De acordo com o procurador, existem dois cenários: o das companhias que se aproveitam dos valores baixos das multas que são aplicadas pelos órgãos fiscalizadores – porque compensaria transportar as mercadorias de uma só vez, mesmo pagando a multa, ao invés de fazer duas viagens, por exemplo – e o das que simplesmente não têm controle.
As investigações continuam frequentes, segundo procurador, e novos inquéritos sobre o excesso de peso ainda são abertos. Todos a partir de levantamentos feitos pela Polícia Rodoviária Federal em conjunto com o Departamento Nacional de Infraestrutura e Transportes (Dnit) e a Agência Nacional de Transportes Terrestres (ANTT).
Somente no ano de 2015 foram lavrados quase 180 mil autos de infração por excesso de peso nas rodovias federais. Os dados são os mais recentes publicados sobre o tema pela ANTT.
Há investigações do MPF, no entanto, que não chegam a se transformar em ações civis públicas. Isso porque, conforme o órgão, existem empresas que em vez de brigar na Justiça preferem assinar um termo de ajustamento de conduta, comprometendo-se em implementar programas de controle – com metas de redução de autuações nas rodovias.
As advogadas Nancy Franco e Jacqueline Cecílio de Oliveira, do escritório Muriel Medici Franco, atuam em quase dez processos que foram ajuizados contra empresas. Elas consideram a situação complexa. Especialmente porque o Código de Trânsito Brasileiro prevê não só a multa pelo excesso de peso total do caminhão, como também por eixo (a carga não pode estar concentrada em um eixo só).

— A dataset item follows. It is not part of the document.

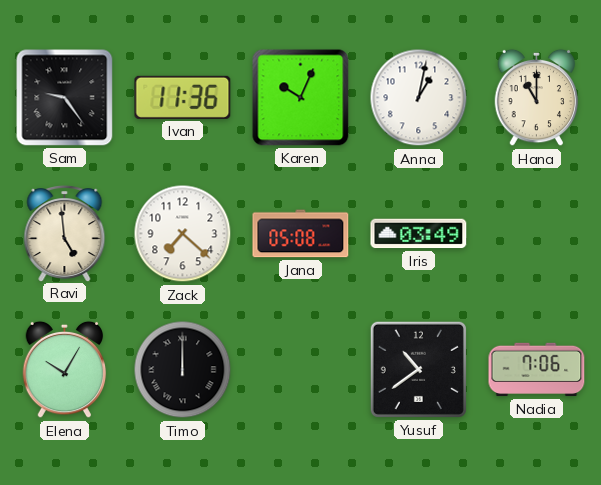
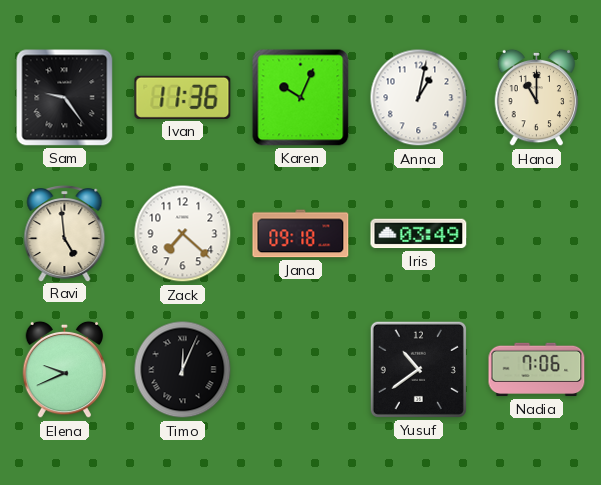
Jana: 05:08 -> 09:18
Elena: 10:05 -> 9:41
Timo: 12:00 -> 12:04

"E há deslocamento de carga durante a viagem", afirma Nancy. "Esse é um problema crítico. Não tem como evitar. O caminhão está abaixo do peso total permitido, mas há esse deslocamento. Existem inclusive balanças, nas estradas, localizadas depois de aclives", complementa.

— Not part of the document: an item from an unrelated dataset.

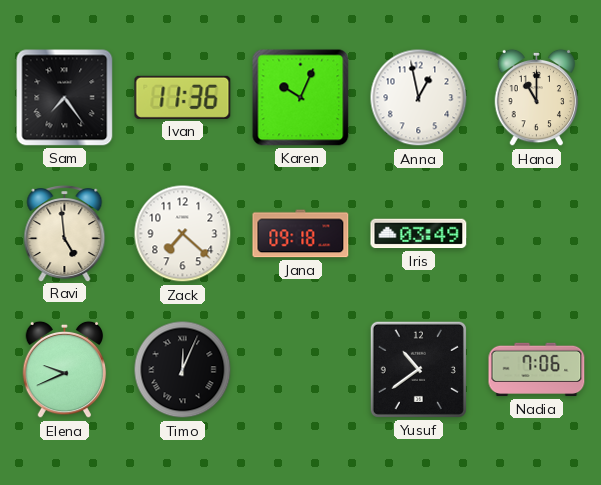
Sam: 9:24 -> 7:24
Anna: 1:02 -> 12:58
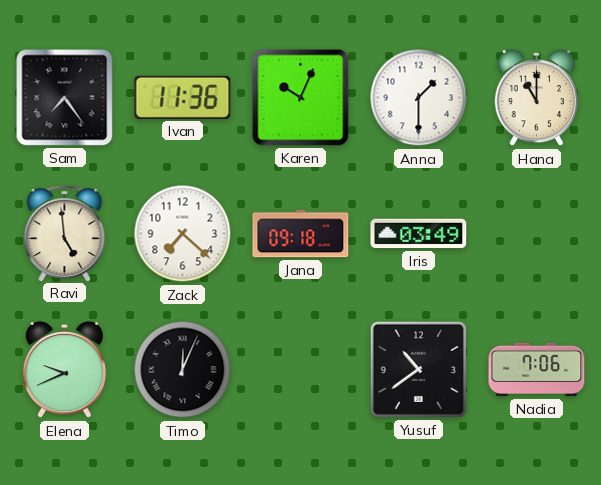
Anna: 12:58 -> 1:30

Elas criticam ainda a forma como são feitos os cálculos para os pedidos de indenização. Segundo as advogadas, há casos em que o MPF teria se baseado no orçamento da União destinado aos reparos nas estradas do país para chegar ao valor total da indenização. A quantia total teria sido dividida pelo número de multas aplicadas pelos órgãos fiscalizadores às empresas.
A ausência de critérios para a fixação de valores também é criticada por Eduardo Diamantino, do Diamantino Advogados Associados, mas no que diz respeito às multas pleiteadas pelo Ministério Público Federal. A um frigorífico para quem atuava havia sido definido o valor de R$ 5 mil a cada nova autuação, já para uma empresa do setor madeireiro a quantia era de R$ 10 mil.
"Qual é a base desses valores?", questiona. "Vamos imaginar que essa ação fosse procedente e que o Ministério Público viesse a arrecadar toda essa quantia. Isso tudo equivale ao ressarcimento da estrada? E se a estrada for privatizada e no contrato de concessão o custo do recapeamento já estiver previsto?"